*YOUR ASSIGNMENT:* Report each line of the entries below that has the word "caption" in it.

*** Opening SUPPLIED ENTRIES ***

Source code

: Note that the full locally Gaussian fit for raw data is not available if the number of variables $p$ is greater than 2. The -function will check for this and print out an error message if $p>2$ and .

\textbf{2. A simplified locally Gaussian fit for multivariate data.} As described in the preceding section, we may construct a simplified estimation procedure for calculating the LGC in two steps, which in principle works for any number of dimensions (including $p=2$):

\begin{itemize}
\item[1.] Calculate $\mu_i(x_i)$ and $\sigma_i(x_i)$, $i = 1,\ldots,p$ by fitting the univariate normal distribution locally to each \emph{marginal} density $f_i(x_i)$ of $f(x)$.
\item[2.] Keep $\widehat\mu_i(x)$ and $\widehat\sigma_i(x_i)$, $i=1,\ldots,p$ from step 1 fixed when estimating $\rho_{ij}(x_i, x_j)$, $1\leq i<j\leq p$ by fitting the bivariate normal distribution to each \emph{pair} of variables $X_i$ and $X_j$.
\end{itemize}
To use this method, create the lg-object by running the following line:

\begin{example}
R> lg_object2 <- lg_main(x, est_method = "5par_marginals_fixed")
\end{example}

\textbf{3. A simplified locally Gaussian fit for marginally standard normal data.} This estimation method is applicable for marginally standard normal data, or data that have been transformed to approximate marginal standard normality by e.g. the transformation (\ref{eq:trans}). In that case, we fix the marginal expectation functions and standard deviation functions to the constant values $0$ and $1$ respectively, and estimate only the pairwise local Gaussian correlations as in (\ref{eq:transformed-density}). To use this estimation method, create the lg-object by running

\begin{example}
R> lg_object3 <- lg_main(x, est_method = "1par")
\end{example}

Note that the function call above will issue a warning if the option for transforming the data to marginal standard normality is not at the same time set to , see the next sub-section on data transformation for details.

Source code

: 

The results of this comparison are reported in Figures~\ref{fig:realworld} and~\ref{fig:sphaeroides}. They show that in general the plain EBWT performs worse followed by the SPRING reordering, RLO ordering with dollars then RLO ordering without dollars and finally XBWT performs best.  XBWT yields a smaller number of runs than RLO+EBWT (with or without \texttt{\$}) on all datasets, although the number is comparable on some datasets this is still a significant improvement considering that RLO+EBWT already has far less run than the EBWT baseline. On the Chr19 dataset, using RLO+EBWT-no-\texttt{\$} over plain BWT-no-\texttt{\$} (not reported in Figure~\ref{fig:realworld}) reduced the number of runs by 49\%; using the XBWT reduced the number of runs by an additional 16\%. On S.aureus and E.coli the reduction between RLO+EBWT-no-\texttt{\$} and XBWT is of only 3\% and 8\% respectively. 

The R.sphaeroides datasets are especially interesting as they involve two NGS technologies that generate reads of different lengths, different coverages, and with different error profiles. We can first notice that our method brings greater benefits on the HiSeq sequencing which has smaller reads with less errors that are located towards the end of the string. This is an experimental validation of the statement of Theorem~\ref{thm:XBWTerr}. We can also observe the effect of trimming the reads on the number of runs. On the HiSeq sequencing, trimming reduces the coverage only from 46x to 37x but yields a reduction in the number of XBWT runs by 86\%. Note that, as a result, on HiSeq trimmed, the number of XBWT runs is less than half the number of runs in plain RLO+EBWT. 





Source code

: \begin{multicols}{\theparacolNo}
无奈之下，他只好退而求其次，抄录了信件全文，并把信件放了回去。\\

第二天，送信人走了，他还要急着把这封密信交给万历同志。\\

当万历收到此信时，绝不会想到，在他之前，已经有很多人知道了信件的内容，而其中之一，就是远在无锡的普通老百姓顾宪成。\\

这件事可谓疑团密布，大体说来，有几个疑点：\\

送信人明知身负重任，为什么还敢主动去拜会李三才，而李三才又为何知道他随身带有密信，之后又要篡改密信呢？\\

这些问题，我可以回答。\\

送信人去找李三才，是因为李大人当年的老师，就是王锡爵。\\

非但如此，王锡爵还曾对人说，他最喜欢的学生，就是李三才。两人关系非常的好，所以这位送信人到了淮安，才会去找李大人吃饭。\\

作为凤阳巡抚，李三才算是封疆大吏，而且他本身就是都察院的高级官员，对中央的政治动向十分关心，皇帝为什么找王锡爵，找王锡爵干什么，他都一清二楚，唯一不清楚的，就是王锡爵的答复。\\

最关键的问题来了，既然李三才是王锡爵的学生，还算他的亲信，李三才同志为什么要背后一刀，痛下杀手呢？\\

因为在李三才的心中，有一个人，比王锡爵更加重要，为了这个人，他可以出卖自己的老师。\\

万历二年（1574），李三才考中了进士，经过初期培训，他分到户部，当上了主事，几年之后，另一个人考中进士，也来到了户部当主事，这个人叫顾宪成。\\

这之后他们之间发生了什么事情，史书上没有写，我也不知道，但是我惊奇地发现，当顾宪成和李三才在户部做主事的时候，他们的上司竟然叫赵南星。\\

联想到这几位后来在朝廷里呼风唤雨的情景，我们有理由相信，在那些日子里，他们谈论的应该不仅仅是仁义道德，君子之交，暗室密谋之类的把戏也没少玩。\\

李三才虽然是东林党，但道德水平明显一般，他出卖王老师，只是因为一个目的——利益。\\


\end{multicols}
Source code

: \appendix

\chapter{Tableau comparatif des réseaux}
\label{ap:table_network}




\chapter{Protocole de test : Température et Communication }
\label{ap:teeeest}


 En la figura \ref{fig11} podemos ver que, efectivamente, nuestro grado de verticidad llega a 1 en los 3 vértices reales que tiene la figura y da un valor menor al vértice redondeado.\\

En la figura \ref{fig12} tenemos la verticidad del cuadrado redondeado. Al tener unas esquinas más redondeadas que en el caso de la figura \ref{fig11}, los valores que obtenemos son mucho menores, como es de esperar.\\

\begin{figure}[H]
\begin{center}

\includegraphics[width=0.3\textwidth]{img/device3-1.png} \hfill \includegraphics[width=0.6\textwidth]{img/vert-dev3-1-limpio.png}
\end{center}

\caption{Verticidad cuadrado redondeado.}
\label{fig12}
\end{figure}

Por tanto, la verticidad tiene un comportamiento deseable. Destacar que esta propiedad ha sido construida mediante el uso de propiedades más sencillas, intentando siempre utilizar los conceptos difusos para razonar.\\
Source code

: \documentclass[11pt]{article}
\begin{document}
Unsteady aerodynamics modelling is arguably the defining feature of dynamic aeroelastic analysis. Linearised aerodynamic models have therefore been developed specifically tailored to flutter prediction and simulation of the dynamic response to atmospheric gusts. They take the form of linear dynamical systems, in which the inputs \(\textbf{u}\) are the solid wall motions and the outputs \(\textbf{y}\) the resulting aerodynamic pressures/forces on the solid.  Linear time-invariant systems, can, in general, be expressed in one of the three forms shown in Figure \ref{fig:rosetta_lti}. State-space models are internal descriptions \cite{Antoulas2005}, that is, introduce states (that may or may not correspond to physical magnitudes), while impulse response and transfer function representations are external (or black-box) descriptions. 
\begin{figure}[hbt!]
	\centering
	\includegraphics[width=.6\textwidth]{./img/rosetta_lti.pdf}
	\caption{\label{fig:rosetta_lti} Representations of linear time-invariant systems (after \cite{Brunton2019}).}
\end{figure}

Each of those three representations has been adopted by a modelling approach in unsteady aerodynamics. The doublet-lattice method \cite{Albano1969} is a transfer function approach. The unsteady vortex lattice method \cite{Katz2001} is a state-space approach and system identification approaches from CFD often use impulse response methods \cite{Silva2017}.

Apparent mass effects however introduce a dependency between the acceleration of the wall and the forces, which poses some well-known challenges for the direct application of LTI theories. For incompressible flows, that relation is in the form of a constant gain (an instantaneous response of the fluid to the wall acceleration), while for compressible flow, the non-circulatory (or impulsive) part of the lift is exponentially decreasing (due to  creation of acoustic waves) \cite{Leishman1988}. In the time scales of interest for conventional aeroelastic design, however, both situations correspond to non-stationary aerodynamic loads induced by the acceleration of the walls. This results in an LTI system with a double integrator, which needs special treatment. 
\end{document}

*** Closing SUPPLIED ENTRIES ***

*RESULT OF THE EXERCISE:*
\caption{Verticidad cuadrado redondeado.}
	\caption{\label{fig:rosetta_lti} Representations of linear time-invariant systems (after \cite{Brunton2019}).}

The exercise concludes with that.